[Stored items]
*** Begin section ***

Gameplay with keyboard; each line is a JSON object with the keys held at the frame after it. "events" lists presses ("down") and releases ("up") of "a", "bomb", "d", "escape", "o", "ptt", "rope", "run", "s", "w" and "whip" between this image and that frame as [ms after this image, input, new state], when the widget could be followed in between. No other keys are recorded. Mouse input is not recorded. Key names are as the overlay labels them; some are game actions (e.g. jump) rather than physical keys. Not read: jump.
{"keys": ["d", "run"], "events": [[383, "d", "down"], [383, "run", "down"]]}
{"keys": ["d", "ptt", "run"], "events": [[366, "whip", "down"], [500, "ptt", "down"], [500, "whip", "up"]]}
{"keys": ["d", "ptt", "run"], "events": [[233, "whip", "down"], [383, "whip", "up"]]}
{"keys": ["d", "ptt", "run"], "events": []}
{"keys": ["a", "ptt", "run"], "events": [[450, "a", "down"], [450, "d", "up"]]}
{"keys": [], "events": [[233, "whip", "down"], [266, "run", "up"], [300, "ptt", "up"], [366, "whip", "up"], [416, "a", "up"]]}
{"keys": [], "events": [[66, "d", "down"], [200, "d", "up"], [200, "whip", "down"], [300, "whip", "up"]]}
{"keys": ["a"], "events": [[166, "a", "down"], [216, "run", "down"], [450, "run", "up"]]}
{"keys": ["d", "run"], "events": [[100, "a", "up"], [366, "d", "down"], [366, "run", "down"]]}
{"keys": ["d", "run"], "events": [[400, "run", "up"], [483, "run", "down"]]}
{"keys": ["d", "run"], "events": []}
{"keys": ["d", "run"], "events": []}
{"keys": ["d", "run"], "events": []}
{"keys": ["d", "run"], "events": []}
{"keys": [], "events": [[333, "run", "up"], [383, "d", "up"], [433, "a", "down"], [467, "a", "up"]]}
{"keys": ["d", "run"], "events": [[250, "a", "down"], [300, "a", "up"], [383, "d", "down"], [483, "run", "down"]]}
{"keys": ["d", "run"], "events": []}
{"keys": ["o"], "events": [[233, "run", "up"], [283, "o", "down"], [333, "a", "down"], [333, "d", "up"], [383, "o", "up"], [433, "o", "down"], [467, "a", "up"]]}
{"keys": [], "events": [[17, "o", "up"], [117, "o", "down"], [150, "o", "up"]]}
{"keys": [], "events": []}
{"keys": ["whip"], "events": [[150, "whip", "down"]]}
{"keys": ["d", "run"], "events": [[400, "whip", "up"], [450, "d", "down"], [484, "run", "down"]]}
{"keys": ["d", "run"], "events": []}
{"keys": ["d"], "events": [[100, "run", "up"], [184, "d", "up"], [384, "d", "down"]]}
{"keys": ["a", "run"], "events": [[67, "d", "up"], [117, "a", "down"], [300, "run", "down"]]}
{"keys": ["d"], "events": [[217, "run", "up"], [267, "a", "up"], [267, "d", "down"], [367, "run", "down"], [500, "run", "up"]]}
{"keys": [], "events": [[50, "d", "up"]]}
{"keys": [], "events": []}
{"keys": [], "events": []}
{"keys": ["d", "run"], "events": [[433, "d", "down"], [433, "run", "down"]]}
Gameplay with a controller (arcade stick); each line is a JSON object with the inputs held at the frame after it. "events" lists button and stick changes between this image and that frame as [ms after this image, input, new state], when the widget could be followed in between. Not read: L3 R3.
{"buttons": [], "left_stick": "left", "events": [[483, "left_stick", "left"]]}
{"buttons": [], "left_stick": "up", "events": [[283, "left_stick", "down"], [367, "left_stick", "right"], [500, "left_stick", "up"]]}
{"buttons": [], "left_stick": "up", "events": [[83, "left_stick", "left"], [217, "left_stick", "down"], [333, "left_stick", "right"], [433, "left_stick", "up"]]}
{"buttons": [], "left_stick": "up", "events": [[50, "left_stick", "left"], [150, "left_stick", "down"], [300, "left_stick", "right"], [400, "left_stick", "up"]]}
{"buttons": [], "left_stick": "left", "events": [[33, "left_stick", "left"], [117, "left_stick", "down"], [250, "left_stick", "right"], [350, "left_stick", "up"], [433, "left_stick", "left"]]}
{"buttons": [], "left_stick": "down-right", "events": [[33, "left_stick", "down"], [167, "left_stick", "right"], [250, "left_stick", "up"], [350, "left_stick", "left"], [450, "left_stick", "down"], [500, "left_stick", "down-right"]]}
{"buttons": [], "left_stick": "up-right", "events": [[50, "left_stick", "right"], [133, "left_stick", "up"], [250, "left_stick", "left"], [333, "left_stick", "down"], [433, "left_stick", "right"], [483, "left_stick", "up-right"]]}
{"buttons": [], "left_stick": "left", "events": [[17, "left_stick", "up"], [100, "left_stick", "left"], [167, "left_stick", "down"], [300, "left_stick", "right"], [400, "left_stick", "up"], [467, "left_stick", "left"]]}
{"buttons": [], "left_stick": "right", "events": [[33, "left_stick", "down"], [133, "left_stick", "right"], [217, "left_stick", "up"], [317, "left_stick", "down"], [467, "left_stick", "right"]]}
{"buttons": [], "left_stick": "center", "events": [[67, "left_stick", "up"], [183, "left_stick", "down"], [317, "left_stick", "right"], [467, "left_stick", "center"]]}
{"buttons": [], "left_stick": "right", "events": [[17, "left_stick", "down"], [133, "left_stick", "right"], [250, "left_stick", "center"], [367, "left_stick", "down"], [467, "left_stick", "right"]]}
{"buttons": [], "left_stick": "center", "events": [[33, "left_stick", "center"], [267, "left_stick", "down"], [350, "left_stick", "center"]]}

*** End section ***

WORK INSTRUCTION – What is needed is the number of lines in the entries that contain the word "JSON", written alone.

EXERCISE RESPONSE – 2